See accompanying notes.




BROOKDALE SENIOR LIVING INC.
NOTES TO UNAUDITED PRO FORMA CONDENSED CONSOLIDATED FINANCIAL STATEMENTS
(Unaudited)

Note 1 – Transaction Accounting Adjustments

(A)Reflects the deconsolidation of the assets and liabilities of the Health Care Services segment and the recognition of the net cash proceeds, estimated receivables for post-closing settlements, and the estimated equity method investment in the Health Care Services venture, net of estimated income tax effects.

(B)Reflects the elimination of the segment operating income of the Health Care Services segment.

(C)Reflects the elimination of approximately $2.5 million of the Company’s estimated direct general and administrative expense, primarily related to transitioning the Company's former employees to the Health Care Services venture upon the closing of the Transaction. The transaction accounting adjustment does not reflect elimination of general and administrative expense for indirect scaling initiatives, including indirect initiatives completed prior to the date of this report.
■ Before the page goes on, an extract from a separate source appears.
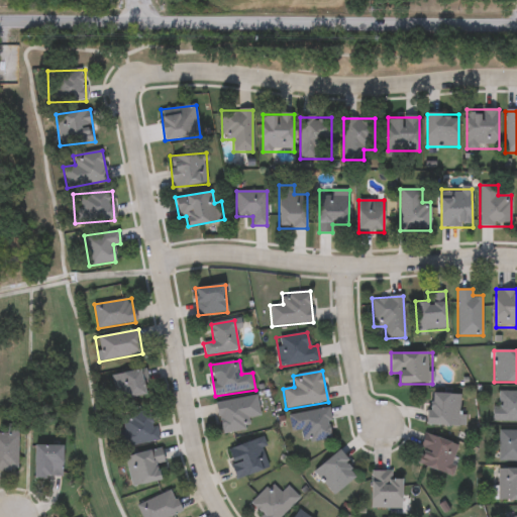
[(146,397),(114,400),(113,374),(145,372),(146,397)]
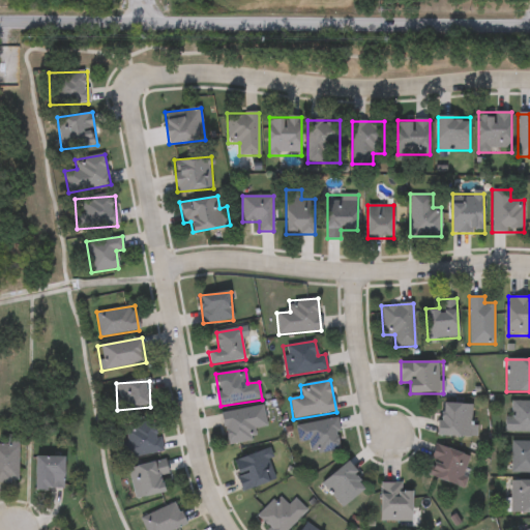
[(529,432),(506,432),(506,418),(511,418),(511,402),(529,402),(529,432)]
(D)Reflects the elimination of the depreciation and amortization expense of the Health Care Services segment.
(E)The Company estimates the equity in earnings (loss) of unconsolidated ventures from the Company's 20% equity interest in the Health Care Services venture are immaterial for the periods presented.

(F)Reflects an estimated change to the provision for income taxes for the elimination of the operations of the Health Care Services segment.

(G)Reflects the elimination of approximately $11 million of the Company’s estimated direct general and administrative expense, primarily related to transitioning the Company's former employees to the Health Care Services venture upon the closing of the Transaction, net of the addition of $1 million of estimated non-recurring transaction costs incurred by the Company for the Transaction. The transaction accounting adjustment does not reflect elimination of general and administrative expense for indirect scaling initiatives, including indirect initiatives completed prior to the date of this report.

(H)Reflects the estimated gain on sale, net of direct selling costs, arising from the Transaction.

(I)Reflects an estimated change to the provision for income taxes for (i) the elimination of the operations of the Health Care Services segment, (ii) the recognition of the estimated gain on sale, and (iii) net of a decrease to the Company's existing tax valuation allowance reflecting consideration of the change in the Company's future reversal of estimated timing differences as of December 31, 2020 as though the closing of the Transaction occurred on January 1, 2020.